**The tasks**
(1) Copy the comment thread about the band from "- on fourth" to "to Frank Tiger?", renaming "Nike" as "Adidas".
(2) Write what follows the final line of the comment thread about the band.

[start Text excerpt]

Sayaka is my girlfriend. She designs clothes and I bake cakes for her. I write about it later, we cry together, and repeat. It's a lovely arrangement. And she likes your music. I have written a lot about her on my lj lately. I only have one photo of us, but we have taken many together.

Not to whack you with the big stick of sentimentality, but, being back in Berlin, are you missing Tokyo?

[identity profile] pay-option07.livejournal.com 2010-01-23 02:22 am (UTC)(link)
Chaucer on LSD!

[identity profile] count-vronsky.livejournal.com 2010-01-22 08:41 am (UTC)(link)
I want to like them, but I lose interest 20 seconds in to each song. You're hearing talking Heads and Two Tone, but all I hear is updated Johnny Clegg (http://www.youtube.com/watch?v=Hj7paXrhOdY&feature=related) :(

-what they need is some ornette (http://www.dailymotion.com/video/x1ijdr_ornette-coleman-1974_music) in the mix.

- on second listen I can hear some two tone (http://www.youtube.com/watch?v=OnBQyRmOTHs&feature=related) in there, but does it improve in any way over the original. No, it does not. Rude boy smash.

- on third listen, wow, I must say, this is a band that really runs the gamut of emotions from A to B.

- on fourth listen the banal lyrics have become somewhat sick making. this is music to make ads by. Men in a boardroom at Nike sitting around a table tapping their feet. Oh jesus no momus. What happened to Frank Tiger?

- on the fifth listen I put a gun up to my head and pulled the trigger.

- and linking a Passage track on the same page is just cruel.

[end Text excerpt]
[start Dataset rows]

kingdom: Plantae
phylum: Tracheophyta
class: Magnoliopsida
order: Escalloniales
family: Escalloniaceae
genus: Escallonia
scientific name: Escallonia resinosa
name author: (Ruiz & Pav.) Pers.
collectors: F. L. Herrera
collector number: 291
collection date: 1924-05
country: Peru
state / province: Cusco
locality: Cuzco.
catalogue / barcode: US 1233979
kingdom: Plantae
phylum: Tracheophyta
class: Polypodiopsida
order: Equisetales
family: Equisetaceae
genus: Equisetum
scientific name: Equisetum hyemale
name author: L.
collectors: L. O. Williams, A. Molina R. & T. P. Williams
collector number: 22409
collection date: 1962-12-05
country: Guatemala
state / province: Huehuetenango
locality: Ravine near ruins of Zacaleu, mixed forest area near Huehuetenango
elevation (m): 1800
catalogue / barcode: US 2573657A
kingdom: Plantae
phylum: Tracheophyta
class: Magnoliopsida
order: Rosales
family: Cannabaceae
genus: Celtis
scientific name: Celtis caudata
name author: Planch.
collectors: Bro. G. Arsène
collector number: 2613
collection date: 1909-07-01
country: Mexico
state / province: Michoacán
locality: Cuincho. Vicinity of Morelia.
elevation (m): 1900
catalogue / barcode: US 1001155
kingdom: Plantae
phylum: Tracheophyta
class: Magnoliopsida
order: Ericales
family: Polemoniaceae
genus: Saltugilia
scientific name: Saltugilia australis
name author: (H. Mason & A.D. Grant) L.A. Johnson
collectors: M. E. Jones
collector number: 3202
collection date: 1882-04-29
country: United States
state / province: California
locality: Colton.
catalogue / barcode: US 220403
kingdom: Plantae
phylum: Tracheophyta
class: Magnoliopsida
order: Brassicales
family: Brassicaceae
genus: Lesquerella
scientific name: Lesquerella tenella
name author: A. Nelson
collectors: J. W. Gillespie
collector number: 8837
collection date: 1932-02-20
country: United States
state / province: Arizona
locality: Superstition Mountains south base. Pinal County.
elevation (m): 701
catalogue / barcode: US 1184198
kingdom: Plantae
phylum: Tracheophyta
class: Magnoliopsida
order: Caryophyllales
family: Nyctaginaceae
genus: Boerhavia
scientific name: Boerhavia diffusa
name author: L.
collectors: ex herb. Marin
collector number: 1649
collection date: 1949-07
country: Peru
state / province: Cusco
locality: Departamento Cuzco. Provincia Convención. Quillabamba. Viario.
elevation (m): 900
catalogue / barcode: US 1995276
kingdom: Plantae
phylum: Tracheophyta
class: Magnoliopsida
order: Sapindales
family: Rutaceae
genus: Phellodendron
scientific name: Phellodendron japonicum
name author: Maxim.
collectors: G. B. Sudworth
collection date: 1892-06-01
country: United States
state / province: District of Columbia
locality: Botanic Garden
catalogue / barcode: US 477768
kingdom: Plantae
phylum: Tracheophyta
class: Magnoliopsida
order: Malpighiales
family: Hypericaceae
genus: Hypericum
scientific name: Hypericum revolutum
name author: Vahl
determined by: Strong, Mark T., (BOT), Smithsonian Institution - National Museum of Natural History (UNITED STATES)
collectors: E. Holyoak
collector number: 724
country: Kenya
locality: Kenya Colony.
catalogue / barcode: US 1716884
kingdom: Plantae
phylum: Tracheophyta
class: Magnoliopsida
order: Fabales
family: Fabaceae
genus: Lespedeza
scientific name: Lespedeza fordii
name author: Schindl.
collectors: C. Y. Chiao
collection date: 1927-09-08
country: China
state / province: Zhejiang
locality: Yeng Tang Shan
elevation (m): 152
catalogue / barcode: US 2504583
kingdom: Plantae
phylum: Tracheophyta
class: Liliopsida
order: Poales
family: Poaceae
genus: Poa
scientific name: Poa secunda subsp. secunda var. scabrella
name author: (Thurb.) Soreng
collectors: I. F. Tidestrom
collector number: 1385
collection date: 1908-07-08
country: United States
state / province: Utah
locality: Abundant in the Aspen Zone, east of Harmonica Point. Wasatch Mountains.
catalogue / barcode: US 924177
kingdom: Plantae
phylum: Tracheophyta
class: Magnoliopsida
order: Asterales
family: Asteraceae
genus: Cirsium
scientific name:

[end Dataset rows]

**Final results**
(1)
- on fourth listen the banal lyrics have become somewhat sick making. this is music to make ads by. Men in a boardroom at Adidas sitting around a table tapping their feet. Oh jesus no momus. What happened to Frank Tiger?

(2)
[identity profile] imomus.livejournal.com 2010-01-22 08:46 am (UTC)(link)
Ha ha, I'll make a Sado-Anon of you yet, Vronsky!

vampire

(Anonymous) 2010-01-22 09:57 am (UTC)(link)
Hi, Nick. Listening to it, Flo says that the Vampires should give you back (at least) 40% of their royalties. She adds that your voice is much more agréable, which is totally true. Nevertheless, it's an interesting pop virage, like the one taken by AC or GB or DP. And thanks so much for the Japanese trip you shared with us.

Gilles

Re: vampire

[identity profile] imomus.livejournal.com 2010-01-22 10:11 am (UTC)(link)
Salut Gilles!

(Anonymous) 2010-01-22 10:10 am (UTC)(link)
Odd, the only song that I actually like in all of the links on this page is yours.

Also, have you heard "Matias Aguayo - Ay Ay Ay"? I only recently did so, but right away it made me think of 'matsuri-kei'...

http://www.youtube.com/watch?v=Gj17bGvUQmM

[identity profile] imomus.livejournal.com 2010-01-22 12:23 pm (UTC)(link)
Hmm, a bit repetitive. For me, matsuri-kei has to have that matsuri drum (plus, really, Japanese vocals on top), whereas this just has a chugging bassline and some hispanic meowing on top. Sorry, I didn't mean to sound so dismissive.

Glad you liked A Canterbury Tale!

(Anonymous) 2010-01-22 06:43 pm (UTC)(link)
This is the tribal dancefloor distant cousin?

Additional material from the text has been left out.